Vorrei preparare la valigia, ma secondo Joseph non dovrei portare molta roba, tanto «Ti tolgono ogni ricordo».

Bussano alla porta. Sono tornati a casa."

Michael finì la lettura e ripiombò di peso sulla sedia.

Una voce lo risvegliò dai suoi pensieri. Era il giardiniere che aveva già finito il suo lavoro.

Spense la lampada e tornò al piano superiore, chiuse la botola e sistemò il tappeto per poi recarsi all'ingresso della villa.

Annie e Jimmy erano davanti al portone, la casa aveva un aspetto a nuovo ed il profumo dei prodotti igienizzanti alla lavanda riecheggiava nell'aria.

Strinse la mano ai due coniugi e allungò loro una busta con il compenso all'interno.

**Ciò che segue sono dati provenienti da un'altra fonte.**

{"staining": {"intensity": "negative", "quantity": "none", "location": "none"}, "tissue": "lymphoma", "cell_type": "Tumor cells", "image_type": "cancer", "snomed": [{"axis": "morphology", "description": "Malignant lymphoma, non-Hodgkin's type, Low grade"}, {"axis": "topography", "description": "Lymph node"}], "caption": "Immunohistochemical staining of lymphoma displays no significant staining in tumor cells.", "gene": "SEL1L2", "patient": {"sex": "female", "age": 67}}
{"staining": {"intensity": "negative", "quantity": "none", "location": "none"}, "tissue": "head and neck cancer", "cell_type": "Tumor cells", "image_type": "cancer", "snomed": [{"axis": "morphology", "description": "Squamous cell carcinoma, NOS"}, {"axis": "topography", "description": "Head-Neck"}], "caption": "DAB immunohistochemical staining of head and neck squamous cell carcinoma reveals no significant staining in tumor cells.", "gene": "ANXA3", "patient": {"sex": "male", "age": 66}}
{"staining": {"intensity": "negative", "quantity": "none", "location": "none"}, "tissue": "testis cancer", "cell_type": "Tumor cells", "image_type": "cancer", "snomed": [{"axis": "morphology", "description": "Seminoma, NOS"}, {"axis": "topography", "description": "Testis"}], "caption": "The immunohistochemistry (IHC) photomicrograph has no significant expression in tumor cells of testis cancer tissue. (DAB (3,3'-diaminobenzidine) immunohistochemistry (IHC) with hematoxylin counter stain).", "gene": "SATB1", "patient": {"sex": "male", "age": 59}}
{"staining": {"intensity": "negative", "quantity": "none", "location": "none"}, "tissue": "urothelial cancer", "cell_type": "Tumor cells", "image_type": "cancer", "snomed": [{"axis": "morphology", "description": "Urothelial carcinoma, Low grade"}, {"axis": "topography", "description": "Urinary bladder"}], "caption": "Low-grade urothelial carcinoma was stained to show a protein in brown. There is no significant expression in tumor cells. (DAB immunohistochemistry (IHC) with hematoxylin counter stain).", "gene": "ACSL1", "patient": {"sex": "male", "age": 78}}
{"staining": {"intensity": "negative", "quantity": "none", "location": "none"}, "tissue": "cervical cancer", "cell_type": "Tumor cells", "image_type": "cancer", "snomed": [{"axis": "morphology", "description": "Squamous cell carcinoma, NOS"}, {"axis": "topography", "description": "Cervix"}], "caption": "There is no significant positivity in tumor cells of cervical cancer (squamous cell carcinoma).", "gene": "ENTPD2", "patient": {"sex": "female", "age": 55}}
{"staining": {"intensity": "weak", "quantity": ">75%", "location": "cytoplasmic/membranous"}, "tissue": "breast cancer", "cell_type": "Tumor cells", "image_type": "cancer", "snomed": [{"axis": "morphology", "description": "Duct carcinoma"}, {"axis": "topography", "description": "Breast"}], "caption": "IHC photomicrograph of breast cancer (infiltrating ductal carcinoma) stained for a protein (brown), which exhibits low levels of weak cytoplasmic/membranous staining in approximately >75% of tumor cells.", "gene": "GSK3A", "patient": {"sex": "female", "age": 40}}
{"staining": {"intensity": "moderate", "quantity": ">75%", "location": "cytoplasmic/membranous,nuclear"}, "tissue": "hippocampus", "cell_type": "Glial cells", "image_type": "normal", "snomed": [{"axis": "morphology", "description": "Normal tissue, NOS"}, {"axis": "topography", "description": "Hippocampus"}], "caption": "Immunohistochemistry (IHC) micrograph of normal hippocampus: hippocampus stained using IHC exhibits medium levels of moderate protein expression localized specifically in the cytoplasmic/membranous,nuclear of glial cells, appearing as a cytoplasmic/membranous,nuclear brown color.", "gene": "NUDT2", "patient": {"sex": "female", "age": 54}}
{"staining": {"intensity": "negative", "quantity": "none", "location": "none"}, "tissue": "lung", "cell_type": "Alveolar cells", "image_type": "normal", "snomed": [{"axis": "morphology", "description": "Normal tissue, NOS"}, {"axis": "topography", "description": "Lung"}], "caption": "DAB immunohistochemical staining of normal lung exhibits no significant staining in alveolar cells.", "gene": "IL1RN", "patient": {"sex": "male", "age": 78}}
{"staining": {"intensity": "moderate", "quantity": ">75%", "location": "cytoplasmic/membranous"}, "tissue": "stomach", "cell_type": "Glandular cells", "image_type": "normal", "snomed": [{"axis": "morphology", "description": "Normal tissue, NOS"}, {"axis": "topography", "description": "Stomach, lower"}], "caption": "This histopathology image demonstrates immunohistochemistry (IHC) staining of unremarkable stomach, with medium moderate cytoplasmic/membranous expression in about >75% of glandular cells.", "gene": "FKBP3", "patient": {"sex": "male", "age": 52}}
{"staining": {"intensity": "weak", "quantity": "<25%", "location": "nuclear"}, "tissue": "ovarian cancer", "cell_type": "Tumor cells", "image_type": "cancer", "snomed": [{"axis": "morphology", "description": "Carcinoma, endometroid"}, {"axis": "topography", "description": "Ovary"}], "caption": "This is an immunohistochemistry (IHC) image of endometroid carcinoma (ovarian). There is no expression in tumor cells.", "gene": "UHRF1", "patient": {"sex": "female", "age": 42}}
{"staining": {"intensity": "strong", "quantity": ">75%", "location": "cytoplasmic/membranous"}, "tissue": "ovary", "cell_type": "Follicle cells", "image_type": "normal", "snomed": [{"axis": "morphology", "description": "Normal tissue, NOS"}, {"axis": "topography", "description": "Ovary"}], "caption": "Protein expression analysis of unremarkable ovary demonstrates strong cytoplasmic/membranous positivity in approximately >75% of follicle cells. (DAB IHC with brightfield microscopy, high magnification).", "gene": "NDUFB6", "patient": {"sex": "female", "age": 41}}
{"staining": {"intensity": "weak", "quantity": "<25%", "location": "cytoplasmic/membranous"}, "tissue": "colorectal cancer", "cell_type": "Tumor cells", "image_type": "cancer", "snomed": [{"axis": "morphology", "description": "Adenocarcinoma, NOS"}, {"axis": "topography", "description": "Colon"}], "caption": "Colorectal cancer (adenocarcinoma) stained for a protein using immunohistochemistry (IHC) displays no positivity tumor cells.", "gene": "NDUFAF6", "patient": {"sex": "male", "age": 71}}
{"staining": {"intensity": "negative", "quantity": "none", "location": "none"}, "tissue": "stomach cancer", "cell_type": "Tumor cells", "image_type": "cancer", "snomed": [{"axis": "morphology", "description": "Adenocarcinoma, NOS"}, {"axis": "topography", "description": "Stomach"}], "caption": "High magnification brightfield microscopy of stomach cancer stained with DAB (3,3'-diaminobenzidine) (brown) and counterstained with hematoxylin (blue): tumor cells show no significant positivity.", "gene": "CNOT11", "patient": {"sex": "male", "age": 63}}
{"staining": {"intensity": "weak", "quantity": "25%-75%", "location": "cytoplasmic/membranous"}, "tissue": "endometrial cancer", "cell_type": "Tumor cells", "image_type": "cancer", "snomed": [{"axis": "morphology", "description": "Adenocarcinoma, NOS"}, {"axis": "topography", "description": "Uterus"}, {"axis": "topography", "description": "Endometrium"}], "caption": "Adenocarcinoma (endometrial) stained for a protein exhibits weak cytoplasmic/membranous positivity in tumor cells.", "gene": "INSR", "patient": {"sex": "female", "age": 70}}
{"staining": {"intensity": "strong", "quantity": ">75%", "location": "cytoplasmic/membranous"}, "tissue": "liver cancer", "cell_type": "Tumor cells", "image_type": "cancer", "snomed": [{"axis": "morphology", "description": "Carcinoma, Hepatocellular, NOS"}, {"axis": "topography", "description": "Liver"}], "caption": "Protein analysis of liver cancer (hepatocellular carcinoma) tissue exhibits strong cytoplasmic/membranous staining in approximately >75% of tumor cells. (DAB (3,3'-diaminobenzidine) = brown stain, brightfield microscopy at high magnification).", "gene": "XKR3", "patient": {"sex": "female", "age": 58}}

Conosceva quelle persone da quando era bambino, erano amici di famiglia e Jimmy era molto amico di suo padre.

«Ciao Michael, chiamaci per qualsiasi necessità. Torniamo settimana prossima come concordato.

Dovremmo valutare il ripristino dell'irrigazione in giardino».

«va benissimo Jimmy e vi ringrazio molto. Arrivederci ed a presto».

Il portone si richiuse e Michael guardò l'orologio, erano passate 3 ore da quando sua madre era uscita e non era ancora rientrata.

Provò a chiamarla al cellulare, ma sentì una musichetta provenire dalla cucina. Jane l'aveva lasciato a casa.

Si recò in soggiorno, sdraiandosi sul divano tirato a lucido e profumato.

Attese così il rientro della madre, pensando e ripensando a tutte quelle lettere nella stanza nascosta.